Showing posts with label district 9. Show all posts
Showing posts with label district 9. Show all posts

Tuesday 10 March 2009

District 9 :: Spacism in the Kasi

There is a raw and maverick quality to the short film Alive in Joburg. Ever seen a prawn Poleepkwa in a bio-suit toss a casspir at a pair of pestering soldiers? Not only did the 2005 project showcase some slick computer-generated imagery but it also put a curious spin on the theme of discrimination by dropping found-footage from the Apartheid era into a story about intolerance towards stranded aliens. South Africa’s subsequent xenophobic attacks bathed the piece in a glow of surrealism and made it even more clever than it was intended to be. The compelling stylistic amalgam earned director Neill Blomkamp a string of jobs to promote the release of Halo 3 and got him earmarked to direct a feature based on the Halo franchise. When the project fell through, Peter Jackson came to the rescue by offering to produce a feature-length re-working of Alive in Joburg. Jackson stuck his hand in his pocket and pulled out US$30 million in loose change. Blomkamp went to the kasi and came back with District 9.

Technically a product of New Zealand and the United States, District 9 is set in South Africa in the late twentieth century and features live action shot on location in the townships of Johannesburg. What makes it different to other international productions that exploit South African themes and stories (i.e. Invictus) is that it is directed by someone who grew up in South Africa and features South Africans in the lead roles. The fact that Blomkamp is an ex-South African is significant insomuch as he uses the long arm of science fiction as a tool to engage the Apartheid experience. What else but Blomkamp’s displacement from life in South Africa as well as his need as an immigrant to resolve his South African identity could result in such a schizophrenic rendering of the social and political environment he grew up in?

District 9 has exposure to the SABC of the 1980s written all over it. The mock news footage in the film speaks to white South Africa’s mediated experience of the realities of township life and reminds us that our contemporary understanding of Apartheid “unrest” is predominantly televisual. We tend to forget that township tours in the 80s were restricted to gun-wielding security forces, meaning that life in the slums was imaginary for those who had never been there. The mystery of life in urban squalor has since spawned a genre of films that brings the experience of township life into vivid existence for the international bourgeoisie. While “slumsploitation” has been delivered in racy packages likes City of God, Tsotsi and Slumdog Millionaire, District 9 is by far the most radical township fantasy the world has ever seen.

In a nutshell, District 9 uses a documentary framework (i.e. Carte Blache) to tell the story of a man’s strange biological metamorphosis (i.e.

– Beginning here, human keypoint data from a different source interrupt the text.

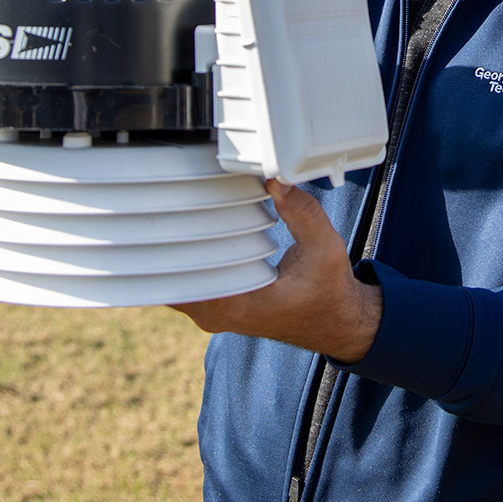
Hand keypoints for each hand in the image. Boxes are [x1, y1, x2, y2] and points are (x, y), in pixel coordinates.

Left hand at [170, 180, 381, 363]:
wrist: (334, 323)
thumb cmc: (329, 290)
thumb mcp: (324, 247)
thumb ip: (302, 211)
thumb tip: (274, 178)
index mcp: (240, 305)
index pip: (183, 274)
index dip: (174, 239)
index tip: (171, 207)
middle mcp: (219, 316)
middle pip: (169, 277)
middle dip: (168, 239)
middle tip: (172, 198)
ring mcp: (213, 317)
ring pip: (170, 283)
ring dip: (172, 251)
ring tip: (177, 211)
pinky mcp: (215, 311)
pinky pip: (183, 287)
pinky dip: (182, 262)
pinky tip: (189, 233)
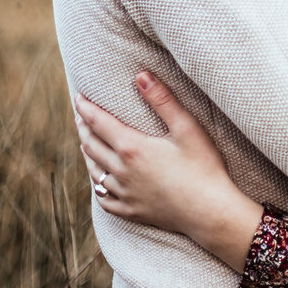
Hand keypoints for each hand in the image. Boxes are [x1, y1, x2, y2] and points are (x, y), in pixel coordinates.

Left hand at [75, 74, 263, 272]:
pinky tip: (100, 183)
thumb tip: (141, 76)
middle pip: (92, 146)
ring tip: (86, 144)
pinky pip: (105, 199)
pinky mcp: (132, 211)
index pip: (99, 123)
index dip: (86, 108)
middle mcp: (122, 171)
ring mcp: (125, 194)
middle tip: (79, 115)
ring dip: (88, 155)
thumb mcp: (186, 127)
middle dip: (84, 128)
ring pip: (95, 172)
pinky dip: (98, 187)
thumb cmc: (203, 166)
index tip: (78, 96)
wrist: (209, 211)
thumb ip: (162, 100)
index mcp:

The Fly) and how it facilitates solidarity with a homesick alien (i.e. E.T. the Extra-Terrestrial). Wikus van de Merwe (Sharlto Copley) is reminiscent of fictional Afrikaans forebears like the quirky, pathos-driven characters of Leon Schuster and the stammering biologist played by Marius Weyers in South Africa’s most famous contribution to world cinema to date. In fact, District 9 is probably the most profoundly South African film since The Gods Must Be Crazy. Both films use political incorrectness to mock prejudice and both are hinged on novel, captivating premises. However, after an inspired opening sequence that satirises modern life, The Gods Must Be Crazy descends into slapstick banality (albeit great entertainment). Similarly, everything conceptually brilliant about District 9 is told in the six minutes of Alive in Joburg. The allegorical spear at the centre of the feature does deliver some sharp thrusts but can’t support the narrative it’s yoked to and promptly self-destructs. Nevertheless, we do get to see guns that turn people into pasta sauce (which is what most people came for in the first place).